Tesco.com investigates data leak
By Retail Technology | Friday February 14 2014
Supermarket giant says it is investigating how a list of customer logins and passwords were posted online yesterday, leading expert to question online retail defences
Tesco has confirmed is it “urgently” investigating how some the details of over 2,000 of its online shopping customer accounts were posted to text-sharing site yesterday.
It is not clear where the information, which included login details and passwords, was obtained. But suggestions include that hackers could have made up the list from details stolen elsewhere.
The supermarket said in a statement it takes the security of its customers’ data “extremely seriously”. “We are urgently investigating these claims,” the Tesco statement added.

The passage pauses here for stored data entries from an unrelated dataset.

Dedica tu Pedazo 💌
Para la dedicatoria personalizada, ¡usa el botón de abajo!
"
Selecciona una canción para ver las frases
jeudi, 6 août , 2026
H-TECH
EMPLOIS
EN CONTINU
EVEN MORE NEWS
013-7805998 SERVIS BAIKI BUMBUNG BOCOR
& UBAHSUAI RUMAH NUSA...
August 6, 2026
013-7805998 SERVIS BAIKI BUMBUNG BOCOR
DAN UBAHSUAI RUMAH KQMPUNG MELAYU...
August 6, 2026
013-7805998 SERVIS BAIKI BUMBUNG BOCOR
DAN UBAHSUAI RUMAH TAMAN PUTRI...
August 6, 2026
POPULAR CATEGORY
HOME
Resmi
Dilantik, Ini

“We have contacted all customers who may have been affected and are committed to ensuring that none of them miss out as a result of this. We will issue replacement vouchers to the very small number who are affected.”

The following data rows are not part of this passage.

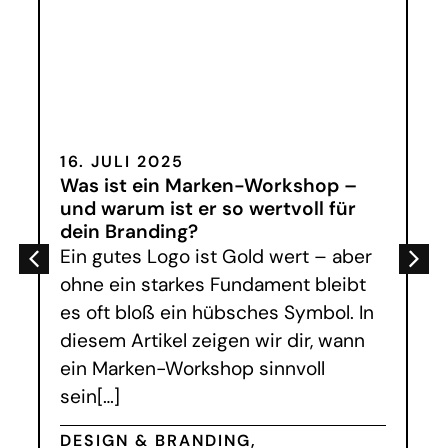
16. JULI 2025
Was ist ein Marken-Workshop –
und warum ist er so wertvoll für
dein Branding?
Ein gutes Logo ist Gold wert – aber
ohne ein starkes Fundament bleibt
es oft bloß ein hübsches Symbol. In
diesem Artikel zeigen wir dir, wann
ein Marken-Workshop sinnvoll
sein[…]
DESIGN & BRANDING
,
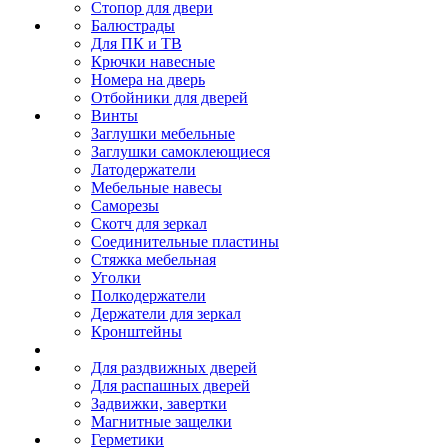
Стопор для двери
Балюстрады
Для ПК и ТВ
Крючки навесные
Номера на дверь
Отбойники для дверей
Винты
Заглушки мебельные
Заглушки самоклеющиеся
Латодержатели
Мебельные навесы
Саморезы
Скотч для зеркал
Соединительные пластины
Стяжка мебельная
Уголки
Полкодержатели
Держатели для зеркал
Кронштейны
Для раздвижных дверей
Для распашных дверей
Задвижки, завертки
Магнитные защелки
Герметики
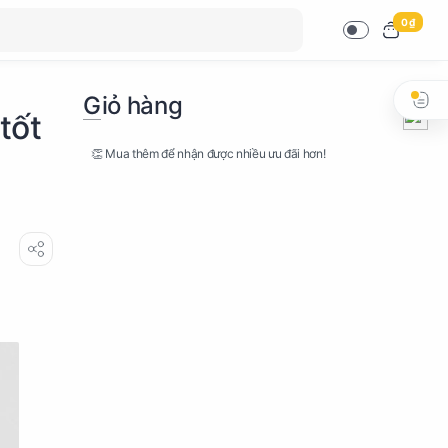
0 ₫
Giỏ hàng
tốt
👏 Mua thêm để nhận được nhiều ưu đãi hơn!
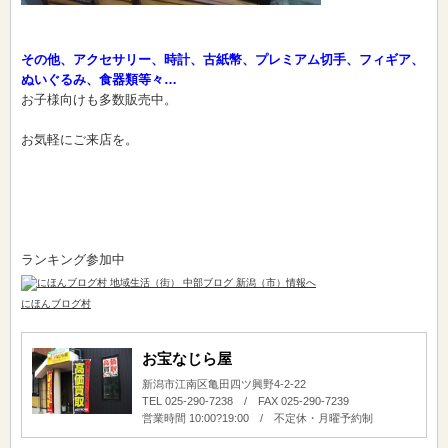
その他、アクセサリー、時計、古紙幣、プレミアム切手、フィギア、
ぬいぐるみ、食器類等々…
お子様向けも多数販売中。
お気軽にご来店を。
ランキング参加中
にほんブログ村
お宝なじら屋
新潟市江南区亀田四ツ興野4-2-22
TEL 025-290-7238 / FAX 025-290-7239
営業時間 10:00?19:00 / 不定休・月曜予約制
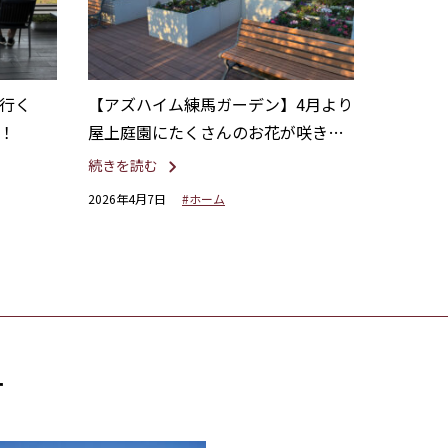
行く
【アズハイム練馬ガーデン】4月より
！
屋上庭園にたくさんのお花が咲きま
した！
続きを読む
2026年4月7日
#ホーム
す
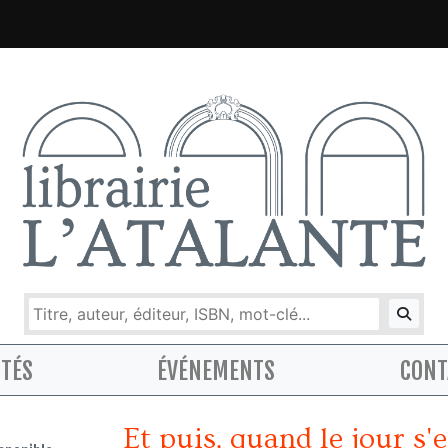
ITÉS
ÉVÉNEMENTS
CONT
Et puis, quand le jour s'e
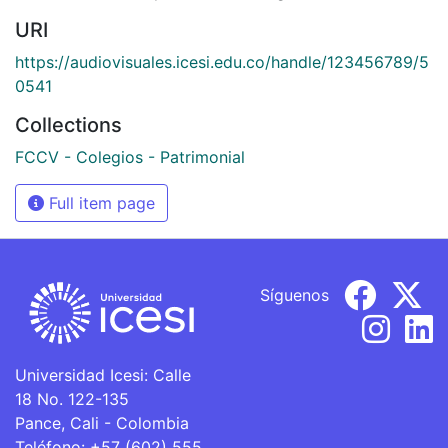
URI
https://audiovisuales.icesi.edu.co/handle/123456789/5
0541
Collections
FCCV - Colegios - Patrimonial
Full item page
Síguenos
Universidad Icesi: Calle
18 No. 122-135
Pance, Cali - Colombia
Teléfono: +57 (602) 555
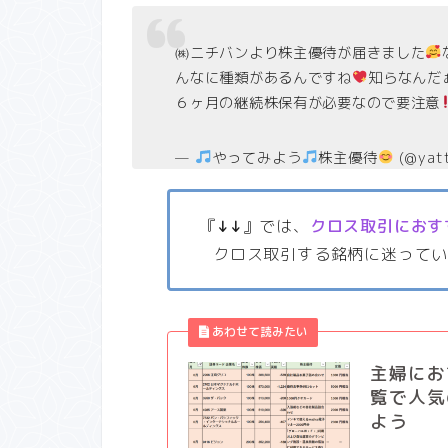
㈱ニチバンより株主優待が届きました
んなに種類があるんですね
知らなんだ
６ヶ月の継続株保有が必要なので要注意
—
やってみよう
株主優待
(@yat
『
↓↓
』では、
クロス取引におす
クロス取引する銘柄に迷って
主婦にお
覧で人気
よう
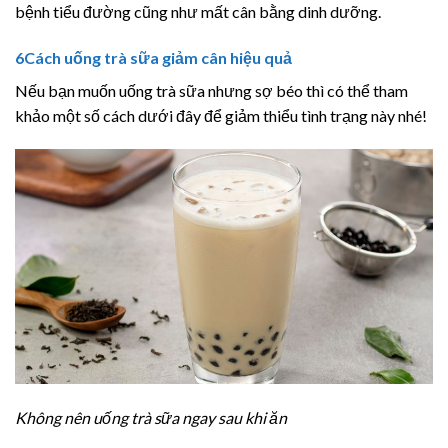
bệnh tiểu đường cũng như mất cân bằng dinh dưỡng.
6
Cách uống trà sữa giảm cân hiệu quả
Nếu bạn muốn uống trà sữa nhưng sợ béo thì có thể tham
khảo một số cách dưới đây để giảm thiểu tình trạng này nhé!
Không nên uống trà sữa ngay sau khi ăn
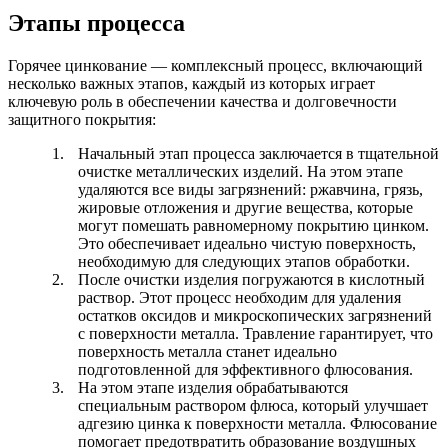
Этапы процесса
Горячее цинкование — комплексный процесс, включающий
несколько важных этапов, каждый из которых играет
ключевую роль в обеспечении качества и долговечности
защитного покрытия:
Начальный этап процесса заключается в тщательной
очистке металлических изделий. На этом этапе
удаляются все виды загрязнений: ржавчина, грязь,
жировые отложения и другие вещества, которые
могут помешать равномерному покрытию цинком.
Это обеспечивает идеально чистую поверхность,
необходимую для следующих этапов обработки.
После очистки изделия погружаются в кислотный
раствор. Этот процесс необходим для удаления
остатков оксидов и микроскопических загрязнений
с поверхности металла. Травление гарантирует, что
поверхность металла станет идеально
подготовленной для эффективного флюсования.
На этом этапе изделия обрабатываются
специальным раствором флюса, который улучшает
адгезию цинка к поверхности металла. Флюсование
помогает предотвратить образование воздушных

The BBC also reported late yesterday that some of people it contacted via the email addresses given on the list confirmed their accounts had now been deactivated.

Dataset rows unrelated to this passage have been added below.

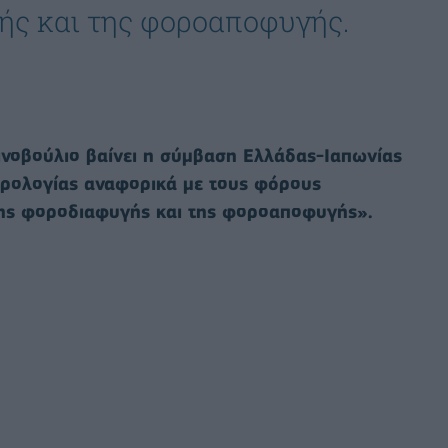
ής και της φοροαποφυγής.
ινοβούλιο βαίνει η σύμβαση Ελλάδας-Ιαπωνίας
ορολογίας αναφορικά με τους φόρους
της φοροδιαφυγής και της φοροαποφυγής».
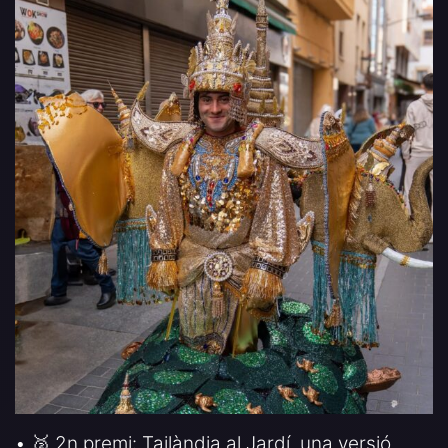
• 🥈 2n premi: Tailàndia al Jardí, una versió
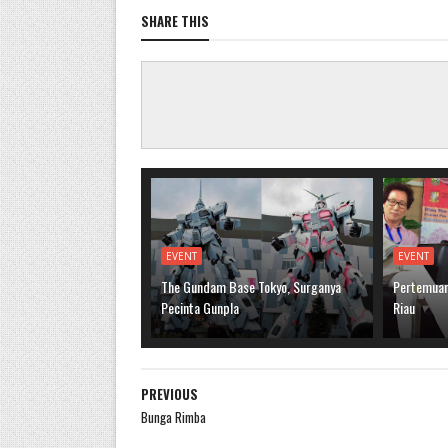
SHARE THIS
EVENT
EVENT
The Gundam Base Tokyo, Surganya
Pertemuan
Pecinta Gunpla
Riau
PREVIOUS
Bunga Rimba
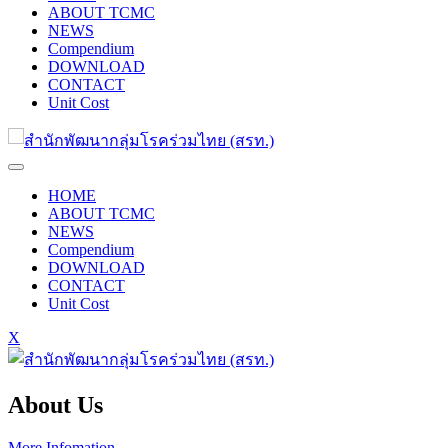
ABOUT TCMC
NEWS
Compendium
DOWNLOAD
CONTACT
Unit Cost
HOME
ABOUT TCMC
NEWS
Compendium
DOWNLOAD
CONTACT
Unit Cost
X
About Us
More Infomation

Taking steps to minimise risk
Ilia Kolochenko, chief executive of information security and penetration testing firm High-Tech Bridge, stressed it was too early to draw any conclusions about how the data got into the public domain right now. “For the moment we don't have any technical evidence that Tesco was hacked,” he said.
“Stolen credentials may come from various sources, for example from Tesco's customers’ machines being compromised, or from a phishing website. The bigger a company is, the easier it is to compromise some of its customers without attacking the company directly.”
The security company recently published a research into e-commerce websites security against hacking and vulnerabilities. It found 98% of the 100 largest websites failed to automatically protect users by directing them to the highly secure HTTPS version of their sites.
And only 27% had a secure HTTPS version of their sites for all customer-facing pages, leaving critical details such as passwords and billing information openly available to identity thieves.